**What is required**
The whole listing, apart from its images, should be restated word for word.

**Data for review**
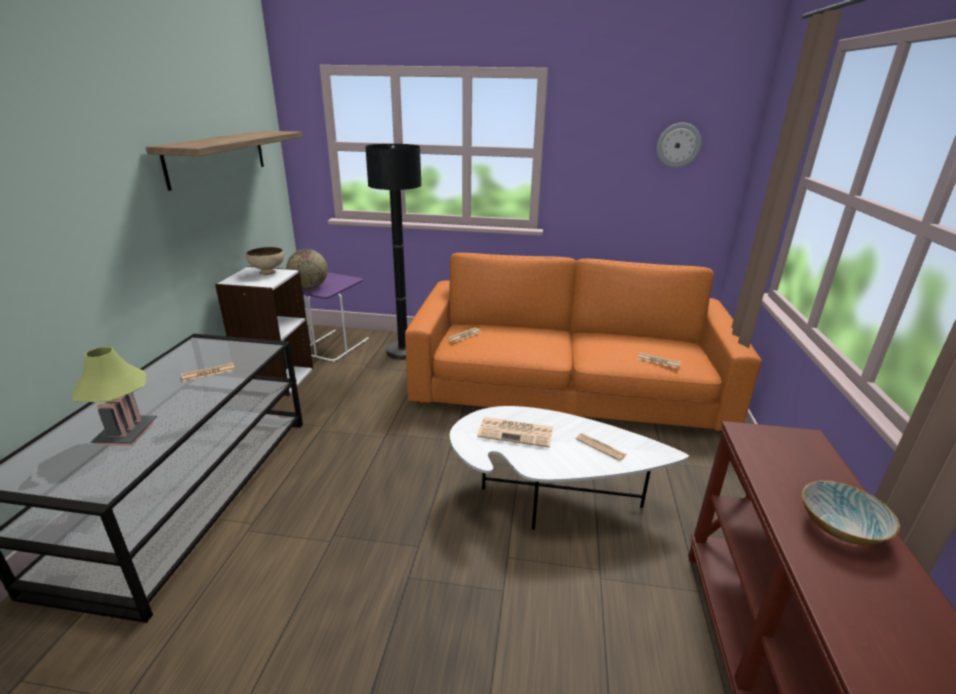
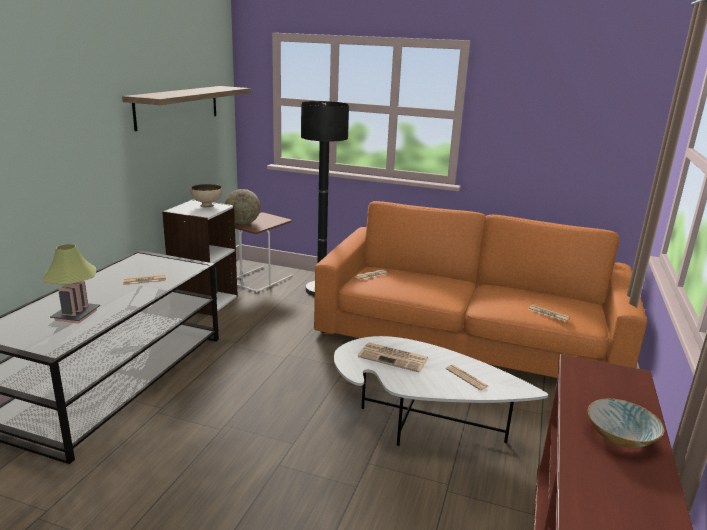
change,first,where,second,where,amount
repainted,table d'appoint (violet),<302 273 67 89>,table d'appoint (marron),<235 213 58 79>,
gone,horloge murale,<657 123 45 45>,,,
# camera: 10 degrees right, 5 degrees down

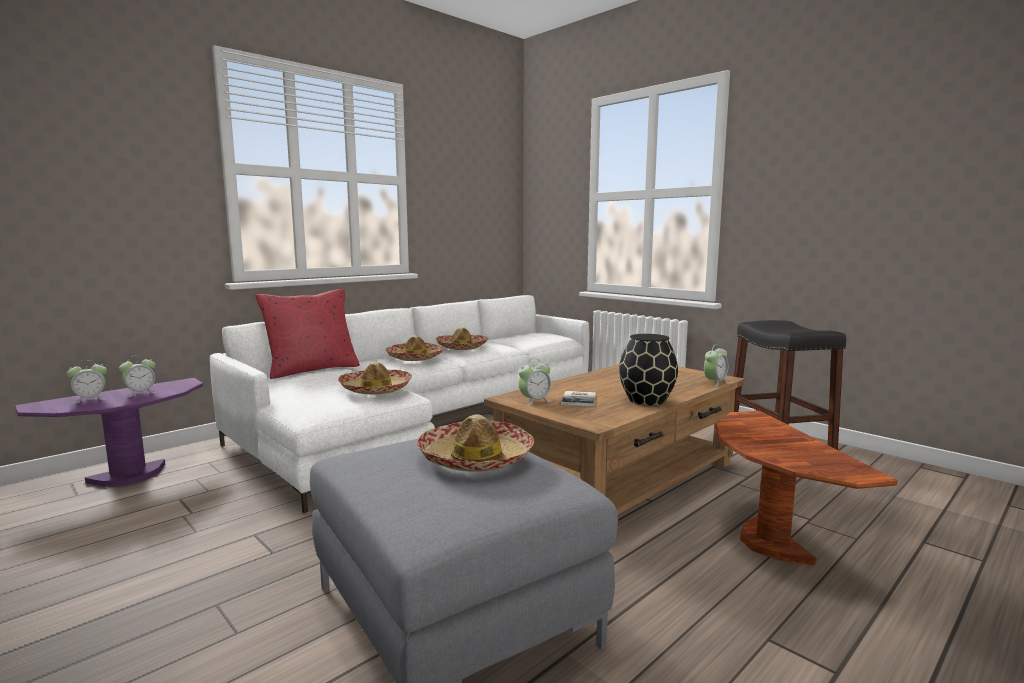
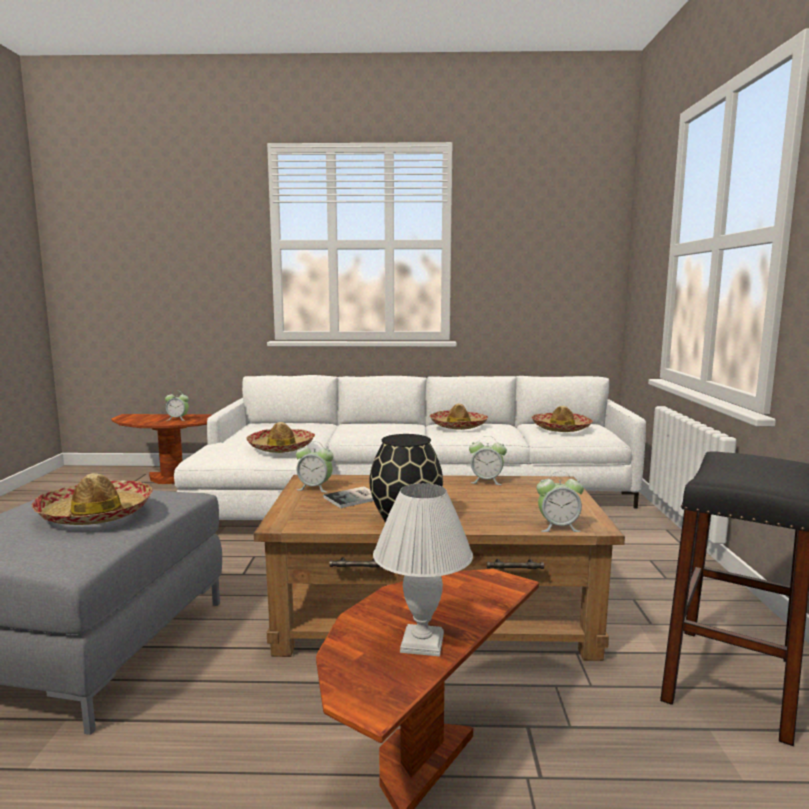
change,first,where,second,where,amount
repainted,table d'appoint (violet),<15 378 188 109>,table d'appoint (marron),<111 414 102 70>,
new,,,lampe de table (blanc),<373 483 100 173>,
shifted,réveil,<66 360 41 44>,,<469 436 38 49>,
shifted,chapeau,<386 335 58 26>,,<531 406 62 26>,
gone,coussin (rouge),<255 289 105 90>,,,
# camera: 45 degrees right, 0 degrees up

**Your solution**
change,first,where,second,where,amount
repainted,table d'appoint (violet),<302 273 67 89>,table d'appoint (marron),<235 213 58 79>,
gone,horloge murale,<657 123 45 45>,,,
# camera: 10 degrees right, 5 degrees down

change,first,where,second,where,amount
repainted,table d'appoint (violet),<15 378 188 109>,table d'appoint (marron),<111 414 102 70>,
new,,,lampe de table (blanc),<373 483 100 173>,
shifted,réveil,<66 360 41 44>,,<469 436 38 49>,
shifted,chapeau,<386 335 58 26>,,<531 406 62 26>,
gone,coussin (rouge),<255 289 105 90>,,,
# camera: 45 degrees right, 0 degrees up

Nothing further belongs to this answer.